Welche der nachfolgend beschriebenen Vorgehensweisen entsprechen der gesetzlichen Pflicht zur Hege?

Kurze Antwort

Zur Hegepflicht zählen die Reduktion überhöhter Rehwildbestände, das Belassen von Stoppelfeldern sowie die Bejagung von Prädatoren; Trophäenfütterung und herbstliche Schadensminderungsfütterung gehören nicht dazu.

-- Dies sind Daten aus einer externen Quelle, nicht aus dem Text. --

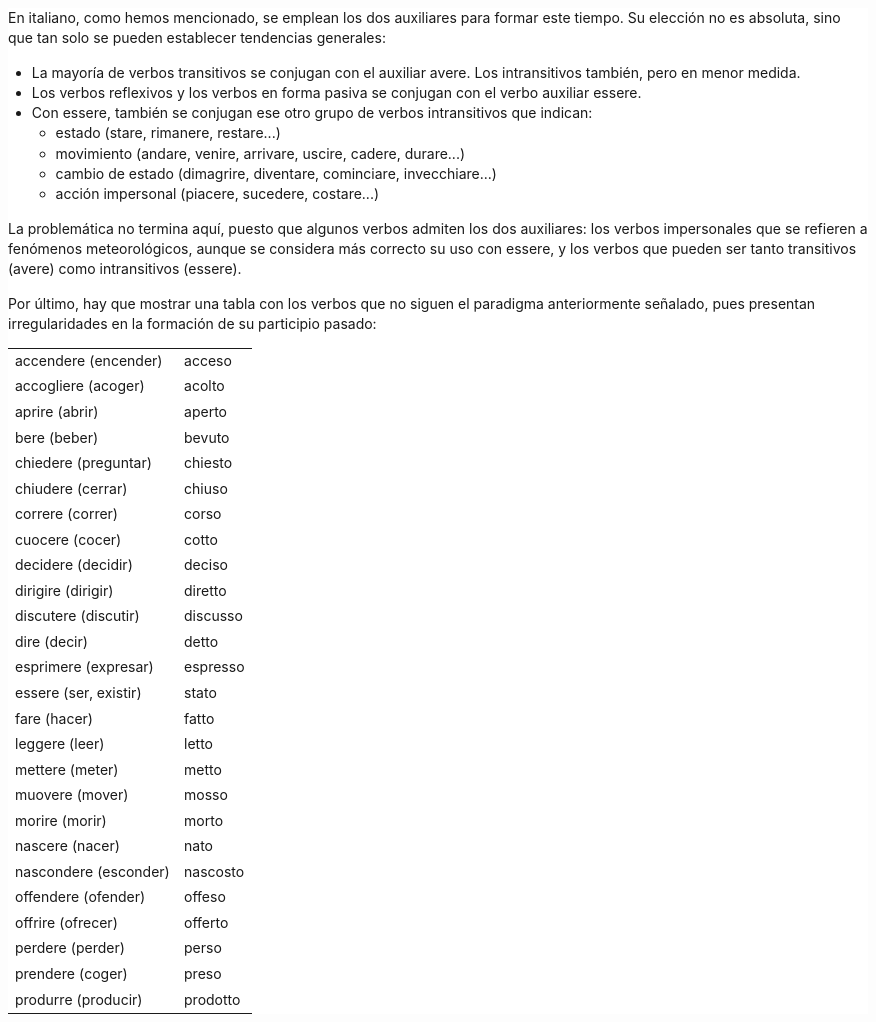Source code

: En italiano, como hemos mencionado, se emplean los dos auxiliares para formar este tiempo. Su elección no es absoluta, sino que tan solo se pueden establecer tendencias generales:

-   La mayoría de verbos transitivos se conjugan con el auxiliar avere. Los intransitivos también, pero en menor medida.
-   Los verbos reflexivos y los verbos en forma pasiva se conjugan con el verbo auxiliar essere.
-   Con essere, también se conjugan ese otro grupo de verbos intransitivos que indican:
    -   estado (stare, rimanere, restare...)
    -   movimiento (andare, venire, arrivare, uscire, cadere, durare...)
    -   cambio de estado (dimagrire, diventare, cominciare, invecchiare...)
    -   acción impersonal (piacere, sucedere, costare...)

La problemática no termina aquí, puesto que algunos verbos admiten los dos auxiliares: los verbos impersonales que se refieren a fenómenos meteorológicos, aunque se considera más correcto su uso con essere, y los verbos que pueden ser tanto transitivos (avere) como intransitivos (essere).

Por último, hay que mostrar una tabla con los verbos que no siguen el paradigma anteriormente señalado, pues presentan irregularidades en la formación de su participio pasado:

|                        |          |
| ---------------------- | -------- |
| accendere (encender)   | acceso   |
| accogliere (acoger)    | acolto   |
| aprire (abrir)         | aperto   |
| bere (beber)           | bevuto   |
| chiedere (preguntar)   | chiesto  |
| chiudere (cerrar)      | chiuso   |
| correre (correr)       | corso    |
| cuocere (cocer)        | cotto    |
| decidere (decidir)     | deciso   |
| dirigire (dirigir)     | diretto  |
| discutere (discutir)   | discusso |
| dire (decir)           | detto    |
| esprimere (expresar)   | espresso |
| essere (ser, existir)  | stato    |
| fare (hacer)           | fatto    |
| leggere (leer)         | letto    |
| mettere (meter)        | metto    |
| muovere (mover)        | mosso    |
| morire (morir)         | morto    |
| nascere (nacer)        | nato     |
| nascondere (esconder)  | nascosto |
| offendere (ofender)    | offeso   |
| offrire (ofrecer)      | offerto  |
| perdere (perder)       | perso    |
| prendere (coger)       | preso    |
| produrre (producir)    | prodotto |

  • A)Reduktion überhöhter Rehwildbestände zur Vermeidung übermäßiger Verbissschäden an der Waldverjüngung.
  • B)Ausreichende winterliche Kraftfutterversorgung zur Erzeugung starker Trophäen bei Reh- und Rotwild.
  • C)Belassen von Stoppelfeldern zur Verbesserung des Winterlebensraumes von Rebhühnern.
  • D)Bejagung von Prädatoren zur Förderung der Niederwildbesätze.
  • E)Fütterung im Herbst zur Minderung von Wildschäden.
Erklärung

Hege zielt auf angepasste Wilddichten, gesunde Bestände und die Sicherung von Lebensgrundlagen (§ 1 BJG). Dazu gehören Bestandsregulierung, Lebensraumverbesserung und Prädatorenmanagement; Fütterungen außerhalb von Notzeiten und zur Trophäensteigerung sind nicht hegepflichtig.